▶ WHAT YOU SHOULD DO
Give back all of the records underneath exactly, with no omissions.

(Saved entries)
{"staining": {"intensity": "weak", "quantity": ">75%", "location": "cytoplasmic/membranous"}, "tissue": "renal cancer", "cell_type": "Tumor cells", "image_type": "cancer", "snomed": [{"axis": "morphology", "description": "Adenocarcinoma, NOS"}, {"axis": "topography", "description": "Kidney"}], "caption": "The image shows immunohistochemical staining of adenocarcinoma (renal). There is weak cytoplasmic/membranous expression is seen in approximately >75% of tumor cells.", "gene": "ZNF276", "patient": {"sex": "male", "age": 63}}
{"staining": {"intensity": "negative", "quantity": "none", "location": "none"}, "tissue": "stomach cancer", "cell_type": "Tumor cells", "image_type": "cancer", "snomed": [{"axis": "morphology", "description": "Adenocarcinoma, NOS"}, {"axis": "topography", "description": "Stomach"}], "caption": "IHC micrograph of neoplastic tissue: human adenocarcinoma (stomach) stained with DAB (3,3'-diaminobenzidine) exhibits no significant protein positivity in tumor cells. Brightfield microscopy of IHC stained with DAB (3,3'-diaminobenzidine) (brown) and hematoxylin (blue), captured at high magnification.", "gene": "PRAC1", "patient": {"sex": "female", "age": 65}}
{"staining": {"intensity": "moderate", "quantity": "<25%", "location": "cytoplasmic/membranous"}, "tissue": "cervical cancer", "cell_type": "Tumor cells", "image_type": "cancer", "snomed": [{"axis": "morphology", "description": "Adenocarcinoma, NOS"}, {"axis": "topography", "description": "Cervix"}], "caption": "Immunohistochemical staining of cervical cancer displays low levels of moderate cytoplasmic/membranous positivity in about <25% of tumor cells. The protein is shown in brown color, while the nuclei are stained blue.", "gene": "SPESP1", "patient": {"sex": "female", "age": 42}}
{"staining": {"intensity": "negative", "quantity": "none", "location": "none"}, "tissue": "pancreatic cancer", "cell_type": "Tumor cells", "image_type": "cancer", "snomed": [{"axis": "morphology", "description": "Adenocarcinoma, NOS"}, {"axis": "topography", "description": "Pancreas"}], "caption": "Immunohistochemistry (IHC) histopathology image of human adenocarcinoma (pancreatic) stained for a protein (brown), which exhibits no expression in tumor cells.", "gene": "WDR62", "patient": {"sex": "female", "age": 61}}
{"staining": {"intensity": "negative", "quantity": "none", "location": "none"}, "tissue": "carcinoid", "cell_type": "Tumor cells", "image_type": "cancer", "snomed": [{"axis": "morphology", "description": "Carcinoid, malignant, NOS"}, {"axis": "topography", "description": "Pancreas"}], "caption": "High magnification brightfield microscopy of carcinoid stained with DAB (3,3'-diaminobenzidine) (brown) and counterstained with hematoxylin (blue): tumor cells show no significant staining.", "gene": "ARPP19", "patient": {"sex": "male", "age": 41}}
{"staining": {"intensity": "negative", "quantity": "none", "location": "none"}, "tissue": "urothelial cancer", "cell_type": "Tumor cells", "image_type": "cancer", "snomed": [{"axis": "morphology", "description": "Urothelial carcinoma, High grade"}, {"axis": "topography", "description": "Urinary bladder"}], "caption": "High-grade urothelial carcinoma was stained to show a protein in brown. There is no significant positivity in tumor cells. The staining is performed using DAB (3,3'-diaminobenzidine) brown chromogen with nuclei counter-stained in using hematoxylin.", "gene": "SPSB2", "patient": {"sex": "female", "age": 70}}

▶ ANSWER SPACE
{"staining": {"intensity": "weak", "quantity": ">75%", "location": "cytoplasmic/membranous"}, "tissue": "renal cancer", "cell_type": "Tumor cells", "image_type": "cancer", "snomed": [{"axis": "morphology", "description": "Adenocarcinoma, NOS"}, {"axis": "topography", "description": "Kidney"}], "caption": "The image shows immunohistochemical staining of adenocarcinoma (renal). There is weak cytoplasmic/membranous expression is seen in approximately >75% of tumor cells.", "gene": "ZNF276", "patient": {"sex": "male", "age": 63}}
{"staining": {"intensity": "negative", "quantity": "none", "location": "none"}, "tissue": "stomach cancer", "cell_type": "Tumor cells", "image_type": "cancer", "snomed": [{"axis": "morphology", "description": "Adenocarcinoma, NOS"}, {"axis": "topography", "description": "Stomach"}], "caption": "IHC micrograph of neoplastic tissue: human adenocarcinoma (stomach) stained with DAB (3,3'-diaminobenzidine) exhibits no significant protein positivity in tumor cells. Brightfield microscopy of IHC stained with DAB (3,3'-diaminobenzidine) (brown) and hematoxylin (blue), captured at high magnification.", "gene": "PRAC1", "patient": {"sex": "female", "age": 65}}
{"staining": {"intensity": "moderate", "quantity": "<25%", "location": "cytoplasmic/membranous"}, "tissue": "cervical cancer", "cell_type": "Tumor cells", "image_type": "cancer", "snomed": [{"axis": "morphology", "description": "Adenocarcinoma, NOS"}, {"axis": "topography", "description": "Cervix"}], "caption": "Immunohistochemical staining of cervical cancer displays low levels of moderate cytoplasmic/membranous positivity in about <25% of tumor cells. The protein is shown in brown color, while the nuclei are stained blue.", "gene": "SPESP1", "patient": {"sex": "female", "age": 42}}
{"staining": {"intensity": "negative", "quantity": "none", "location": "none"}, "tissue": "pancreatic cancer", "cell_type": "Tumor cells", "image_type": "cancer", "snomed": [{"axis": "morphology", "description": "Adenocarcinoma, NOS"}, {"axis": "topography", "description": "Pancreas"}], "caption": "Immunohistochemistry (IHC) histopathology image of human adenocarcinoma (pancreatic) stained for a protein (brown), which exhibits no expression in tumor cells.", "gene": "WDR62", "patient": {"sex": "female", "age": 61}}
{"staining": {"intensity": "negative", "quantity": "none", "location": "none"}, "tissue": "carcinoid", "cell_type": "Tumor cells", "image_type": "cancer", "snomed": [{"axis": "morphology", "description": "Carcinoid, malignant, NOS"}, {"axis": "topography", "description": "Pancreas"}], "caption": "High magnification brightfield microscopy of carcinoid stained with DAB (3,3'-diaminobenzidine) (brown) and counterstained with hematoxylin (blue): tumor cells show no significant staining.", "gene": "ARPP19", "patient": {"sex": "male", "age": 41}}
{"staining": {"intensity": "negative", "quantity": "none", "location": "none"}, "tissue": "urothelial cancer", "cell_type": "Tumor cells", "image_type": "cancer", "snomed": [{"axis": "morphology", "description": "Urothelial carcinoma, High grade"}, {"axis": "topography", "description": "Urinary bladder"}], "caption": "High-grade urothelial carcinoma was stained to show a protein in brown. There is no significant positivity in tumor cells. The staining is performed using DAB (3,3'-diaminobenzidine) brown chromogen with nuclei counter-stained in using hematoxylin.", "gene": "SPSB2", "patient": {"sex": "female", "age": 70}}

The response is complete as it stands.